Com esta polémica, encobrem uns e outros o significado real de Abril, ainda hoje oculto para as massas. A conquista embriagadora da liberdade funcionou como uma válvula de escape para a recomposição do capitalismo. A mini-revolução dos cravos foi uma fraude. Isto porque os operários não tinham o seu próprio programa revolucionário.

Não basta pois condenar o golpe de 25 de Novembro, é preciso dizer que o 25 de Abril, com o povo atrás do MFA, trazia já o 25 de Novembro na barriga.

Do princípio ao fim, o MFA, o PCP e as restantes forças “revolucionárias” não se desviaram do objectivo de arranjar uma saída reformista para a crise do fascismo-colonialismo. Guindados ao poder de Estado deixado vago pela grande burguesia, amorteceram o impulso popular, apresentando as concessões inevitáveis como dádivas e promulgando leis “socialistas” para manter a economia capitalista e o aparelho de Estado em rodagem nas horas mais críticas da crise.

Deram o capitalismo como morto para o salvar; fizeram a oferta do socialismo para que os operários não lutassem por ele.
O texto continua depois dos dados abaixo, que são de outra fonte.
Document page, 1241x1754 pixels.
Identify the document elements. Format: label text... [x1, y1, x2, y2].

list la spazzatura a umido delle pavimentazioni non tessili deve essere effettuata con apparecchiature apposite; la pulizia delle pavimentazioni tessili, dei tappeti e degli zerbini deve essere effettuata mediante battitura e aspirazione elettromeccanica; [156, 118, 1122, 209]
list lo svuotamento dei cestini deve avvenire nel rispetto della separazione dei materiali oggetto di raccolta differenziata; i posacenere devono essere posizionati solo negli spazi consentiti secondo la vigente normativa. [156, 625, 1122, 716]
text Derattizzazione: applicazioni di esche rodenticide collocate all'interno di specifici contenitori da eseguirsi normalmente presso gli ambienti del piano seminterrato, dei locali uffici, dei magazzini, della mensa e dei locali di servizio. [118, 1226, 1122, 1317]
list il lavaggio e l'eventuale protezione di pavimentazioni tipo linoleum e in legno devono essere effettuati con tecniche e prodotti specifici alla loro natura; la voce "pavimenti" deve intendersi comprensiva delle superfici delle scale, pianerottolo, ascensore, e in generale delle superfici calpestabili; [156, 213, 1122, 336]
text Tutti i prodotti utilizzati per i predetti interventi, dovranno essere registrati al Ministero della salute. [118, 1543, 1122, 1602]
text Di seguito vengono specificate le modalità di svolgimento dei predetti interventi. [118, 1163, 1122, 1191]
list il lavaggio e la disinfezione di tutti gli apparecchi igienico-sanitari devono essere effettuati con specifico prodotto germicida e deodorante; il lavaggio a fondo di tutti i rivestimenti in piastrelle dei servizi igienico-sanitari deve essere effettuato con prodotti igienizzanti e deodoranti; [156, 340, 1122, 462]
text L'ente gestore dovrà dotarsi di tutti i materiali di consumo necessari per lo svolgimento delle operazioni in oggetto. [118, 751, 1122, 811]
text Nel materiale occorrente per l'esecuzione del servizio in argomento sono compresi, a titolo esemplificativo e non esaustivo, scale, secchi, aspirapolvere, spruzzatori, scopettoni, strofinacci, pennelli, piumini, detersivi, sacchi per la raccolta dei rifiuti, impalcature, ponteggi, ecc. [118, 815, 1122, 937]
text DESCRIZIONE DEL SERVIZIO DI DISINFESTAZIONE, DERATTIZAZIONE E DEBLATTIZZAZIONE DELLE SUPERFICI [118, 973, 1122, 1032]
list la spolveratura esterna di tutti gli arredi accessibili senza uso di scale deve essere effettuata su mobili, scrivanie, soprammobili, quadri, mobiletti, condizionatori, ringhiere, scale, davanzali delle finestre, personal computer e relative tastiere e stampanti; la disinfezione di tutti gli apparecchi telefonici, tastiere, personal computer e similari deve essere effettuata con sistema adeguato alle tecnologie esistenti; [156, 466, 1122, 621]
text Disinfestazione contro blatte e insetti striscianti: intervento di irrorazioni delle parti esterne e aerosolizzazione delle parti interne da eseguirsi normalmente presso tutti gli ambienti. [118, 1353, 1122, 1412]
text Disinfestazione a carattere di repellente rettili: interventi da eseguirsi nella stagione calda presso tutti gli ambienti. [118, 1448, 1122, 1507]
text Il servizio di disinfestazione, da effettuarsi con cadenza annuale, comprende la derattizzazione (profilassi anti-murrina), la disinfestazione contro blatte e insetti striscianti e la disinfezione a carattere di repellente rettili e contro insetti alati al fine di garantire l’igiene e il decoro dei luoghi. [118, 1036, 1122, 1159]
Com a sua vacilação, permitiram que a burguesia ganhasse tempo, esgotasse as energias dos operários e reorganizasse as forças reaccionárias para o 25 de Novembro.

Só podia ser este o resultado dos seus ideais dum “socialismo humano” que queria evitar acima de tudo o ajuste de contas entre explorados e exploradores. As suas lamentações posteriores têm tanto de hipocrisia como de estupidez reformista.
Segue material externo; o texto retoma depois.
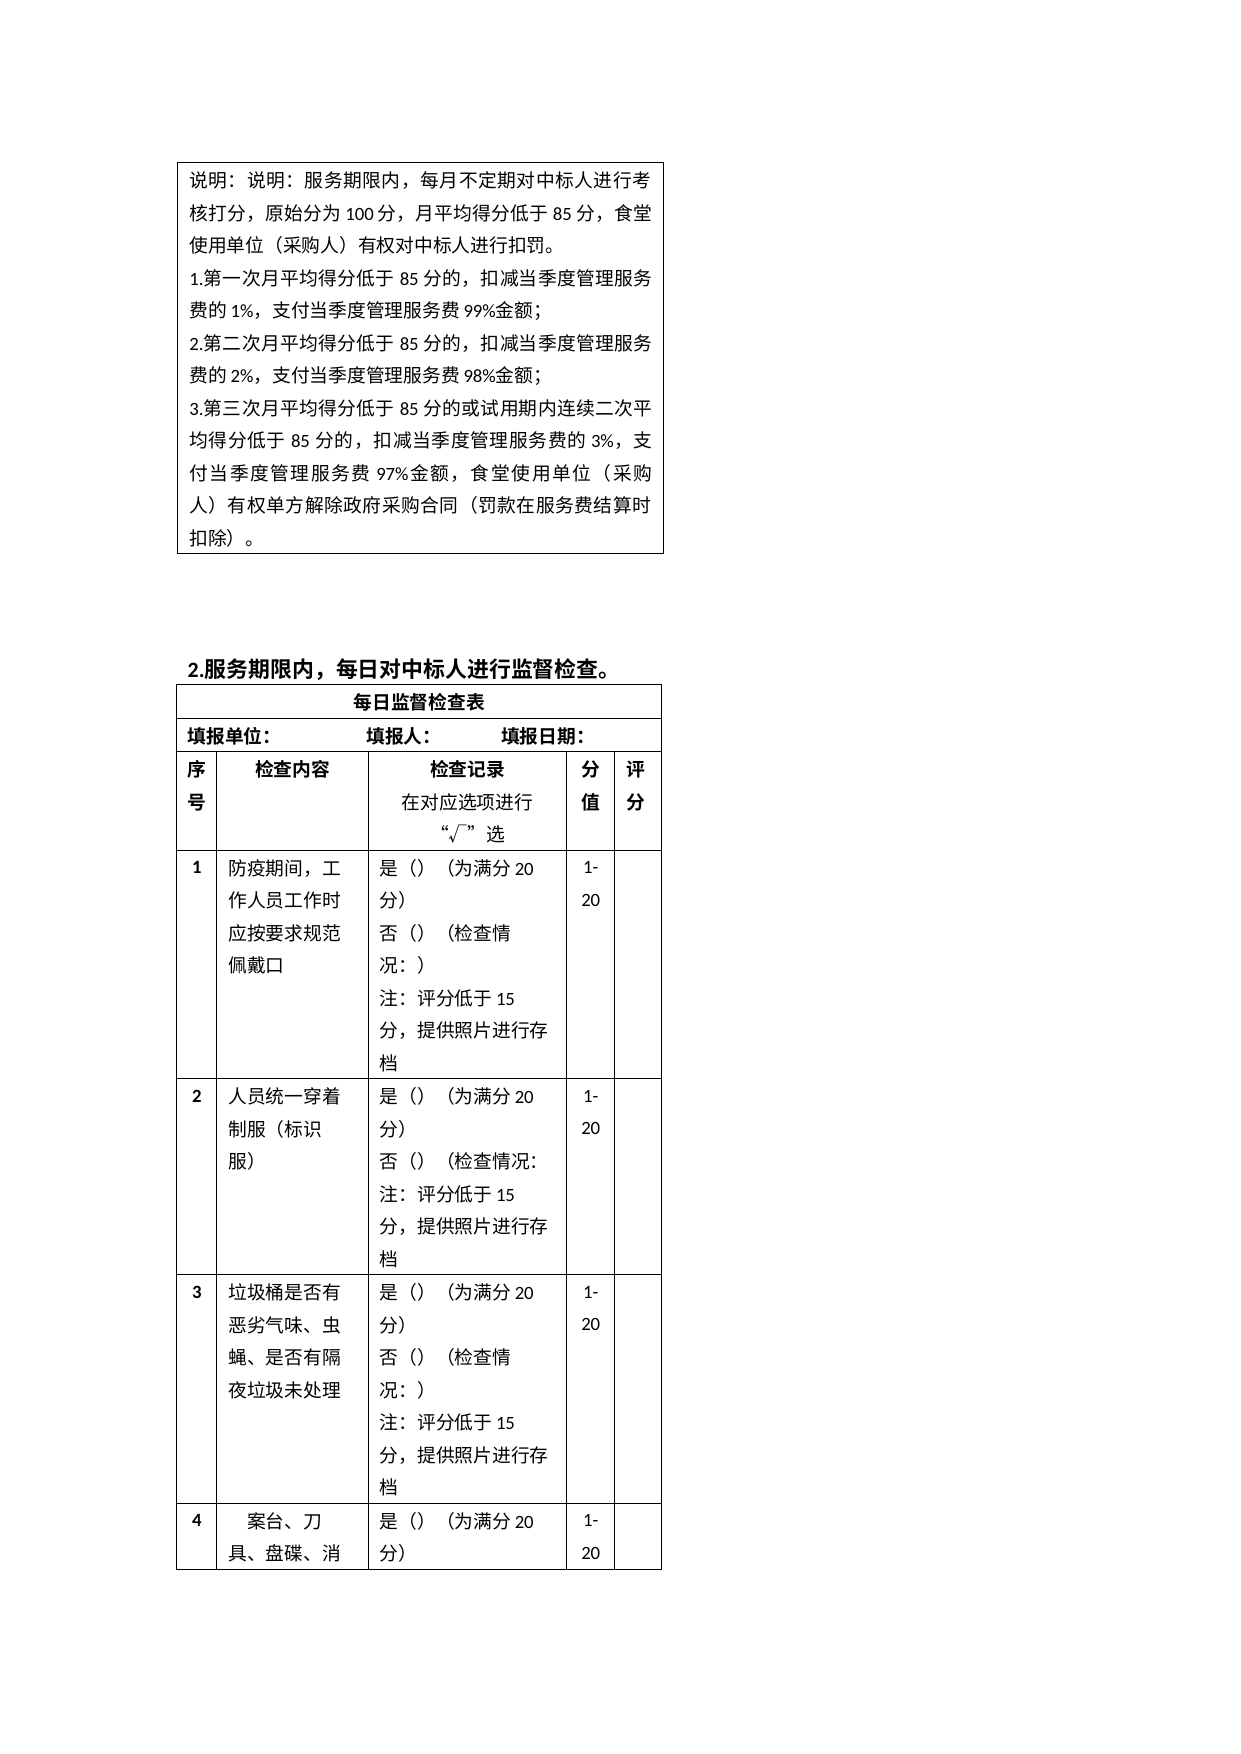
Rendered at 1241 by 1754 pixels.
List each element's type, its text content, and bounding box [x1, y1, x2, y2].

table_cell 1-20 [567, 851, 614, 1078]
table_cell 填报单位： 填报人： 填报日期： [177, 719, 661, 751]
table_cell 垃圾桶是否有恶劣气味、虫蝇、是否有隔夜垃圾未处理 [217, 1275, 368, 1503]
table_cell [615, 1079, 661, 1274]
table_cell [369, 1275, 566, 1503]
table_cell 说明：说明：服务期限内，每月不定期对中标人进行考核打分，原始分为100分，月平均得分低于85 分，食堂使用单位（采购人）有权对中标人进行扣罚。 1.第一次月平均得分低于 85 分的，扣减当季度管理服务费的1%，支付当季度管理服务费99%金额； 2.第二次月平均得分低于 85 分的，扣减当季度管理服务费的2%，支付当季度管理服务费98%金额； 3.第三次月平均得分低于 85 分的或试用期内连续二次平均得分低于 85 分的，扣减当季度管理服务费的3%，支付当季度管理服务费97%金额，食堂使用单位（采购人）有权单方解除政府采购合同（罚款在服务费结算时扣除）。 [178, 163, 663, 553]
table_cell 1 [177, 851, 216, 1078]
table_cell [369, 1504, 566, 1569]
table_cell 1-20 [567, 1079, 614, 1274]
table_cell [615, 851, 661, 1078]
table_cell 检查内容 [217, 752, 368, 850]
table_cell 防疫期间，工作人员工作时应按要求规范佩戴口 [217, 851, 368, 1078]
table_cell 4 [177, 1504, 216, 1569]
table_cell 2 [177, 1079, 216, 1274]
table_cell 评分 [615, 752, 661, 850]
table_cell 是（）（为满分20分） 否（）（检查情况：） 注：评分低于15分，提供照片进行存档 [369, 851, 566, 1078]
table_cell 3 [177, 1275, 216, 1503]
table_cell 是（）（为满分20分） 否（）（检查情况： 注：评分低于15分，提供照片进行存档 [369, 1079, 566, 1274]
table_cell 分值 [567, 752, 614, 850]
table_cell 1-20 [567, 1504, 614, 1569]
table_cell 人员统一穿着制服（标识服） [217, 1079, 368, 1274]
table_cell [615, 1504, 661, 1569]
table_cell 序号 [177, 752, 216, 850]
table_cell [217, 1504, 368, 1569]
table_cell 1-20 [567, 1275, 614, 1503]
text 2.服务期限内，每日对中标人进行监督检查。 [187, 652, 1053, 684]
table_cell [615, 1275, 661, 1503]
table_header 每日监督检查表 [177, 685, 661, 718]
table_cell 检查记录 在对应选项进行“√”选 [369, 752, 566, 850]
Mas esta farsa só foi possível porque a classe operária, politicamente imatura, comeu o isco da “transição para o socialismo” que lhe era oferecido. Aturdida pelo êxito fácil das ocupações, dos saneamentos, das greves, das manifestações, não se apercebeu de que o principal estava para vir. Impunha-se fazer uma revolução dentro da “revolução de Abril”, pôr à prova o progressismo do MFA e do PCP, assumir directamente o confronto com a direita e, nesse processo, passar por cima das forças democrático-reformistas, expulsá-las do poder e instaurar um verdadeiro poder revolucionário.
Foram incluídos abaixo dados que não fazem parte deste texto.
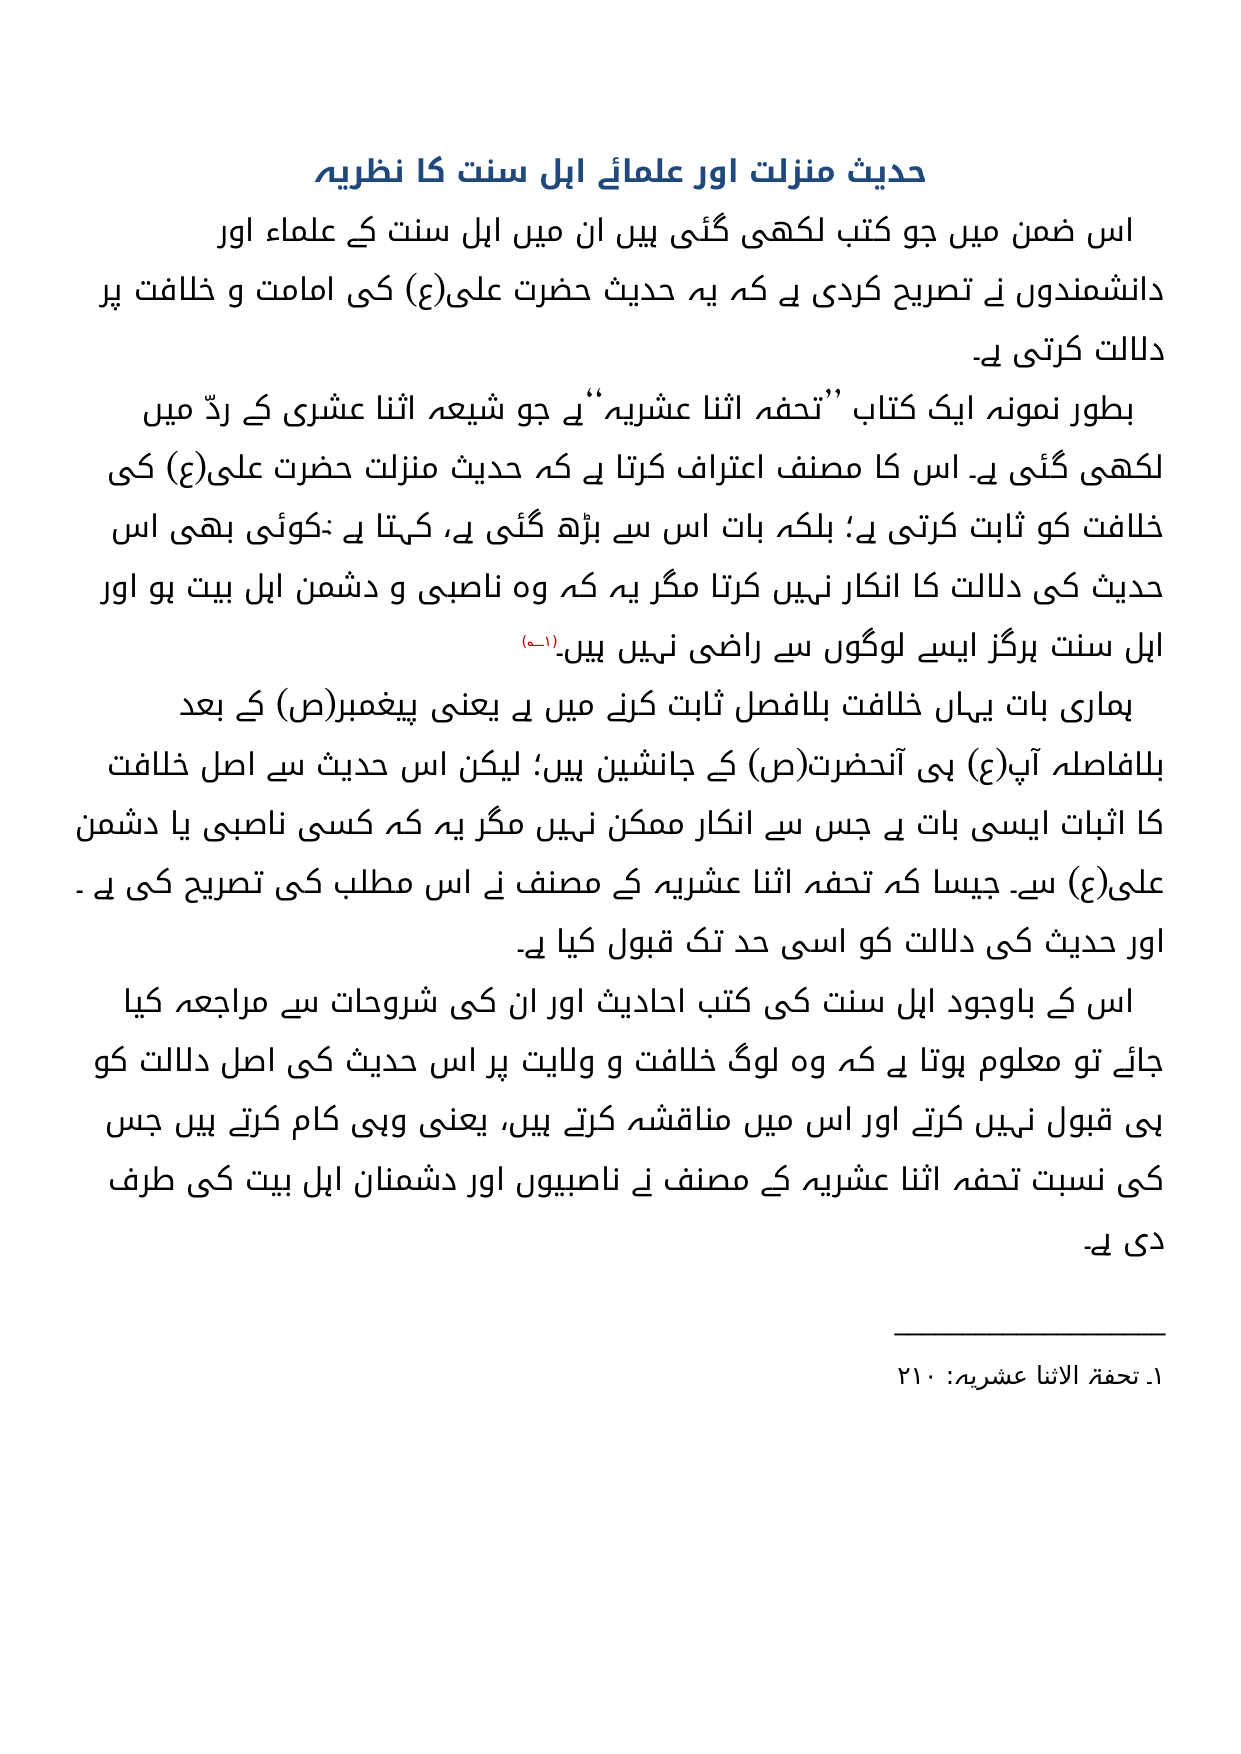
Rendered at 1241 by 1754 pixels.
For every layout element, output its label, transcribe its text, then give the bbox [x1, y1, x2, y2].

text اس ضمن میں جو کتب لکھی گئی ہیں ان میں اہل سنت کے علماء اور دانشمندوں نے تصریح کردی ہے کہ یہ حدیث حضرت علی(ع) کی امامت و خلافت پر دلالت کرتی ہے۔ [75, 201, 1165, 379]
text ہماری بات یہاں خلافت بلافصل ثابت کرنے میں ہے یعنی پیغمبر(ص) کے بعد بلافاصلہ آپ(ع) ہی آنحضرت(ص) کے جانشین ہیں؛ لیکن اس حدیث سے اصل خلافت کا اثبات ایسی بات ہے جس سے انکار ممکن نہیں مگر یہ کہ کسی ناصبی یا دشمن علی(ع) سے۔ جیسا کہ تحفہ اثنا عشریہ کے مصنف نے اس مطلب کی تصریح کی ہے ۔ اور حدیث کی دلالت کو اسی حد تک قبول کیا ہے۔ [75, 676, 1165, 972]
text ____________________ [75, 1304, 1165, 1336]
text ۱۔ تحفۃ الاثنا عشریہ: ۲۱۰ [75, 1361, 1165, 1390]
text بطور نمونہ ایک کتاب ’’تحفہ اثنا عشریہ‘‘ہے جو شیعہ اثنا عشری کے ردّ میں لکھی گئی ہے۔ اس کا مصنف اعتراف کرتا ہے کہ حدیث منزلت حضرت علی(ع) کی خلافت کو ثابت کرتی ہے؛ بلکہ بات اس سے بڑھ گئی ہے، کہتا ہے :کوئی بھی اس حدیث کی دلالت کا انکار نہیں کرتا مگر یہ کہ وہ ناصبی و دشمن اہل بیت ہو اور اہل سنت ہرگز ایسے لوگوں سے راضی نہیں ہیں۔(۱؎) [75, 379, 1165, 676]
subtitle حدیث منزلت اور علمائے اہل سنت کا نظریہ [75, 142, 1165, 201]
text اس کے باوجود اہل سنت کی کتب احادیث اور ان کی شروحات سے مراجعہ کیا جائے تو معلوم ہوتا ہے کہ وہ لوگ خلافت و ولایت پر اس حدیث کی اصل دلالت کو ہی قبول نہیں کرتے اور اس میں مناقشہ کرتے ہیں، یعنی وہی کام کرتے ہیں جس کی نسبت تحفہ اثنا عشریہ کے مصنف نے ناصبیوں اور دشمنان اہل بیت کی طرف دی ہے۔ [75, 972, 1165, 1268]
Toda a audácia de que os operários fizeram prova, e que ainda hoje deixa embevecidos os pequeno-burgueses radicais, era afinal ainda tímida. Por isso era aplaudida. Porque os operários nunca chegaram a sair debaixo das saias do MFA, mostraram “civismo” quando era precisa rebeldia, aplicaram-se na batalha da produção quando era preciso lançar a batalha pelo poder.

Quando o Verão de 75 revelou que o revolucionarismo do MFA era de opereta e as suas armas de papelão, quando o PCP não teve mais para oferecer do que a promessa oca de que “Abril vencerá”, a classe operária ficou desamparada e deixou-se despojar sem luta séria das posições que conquistara. A sua desmoralização actual é o preço da falta de maturidade revolucionária que manifestou nas horas decisivas de 75.

Mesmo hoje, quando já se desvaneceram as últimas ilusões num milagroso “renascer de Abril”, o movimento operário ainda não reconhece que foi enganado na “revolução dos cravos”. Isto significa que os operários estão disponíveis para voltar a cair num novo engano se os comunistas não souberem levar-lhes a lição dos acontecimentos: nada de novo se fará em Portugal enquanto os operários não puserem de pé o seu próprio partido político para a revolução socialista. Só assim ganharão a independência política necessária para romper a cadeia que os amarra ao reformismo e os torna impotentes perante a direita.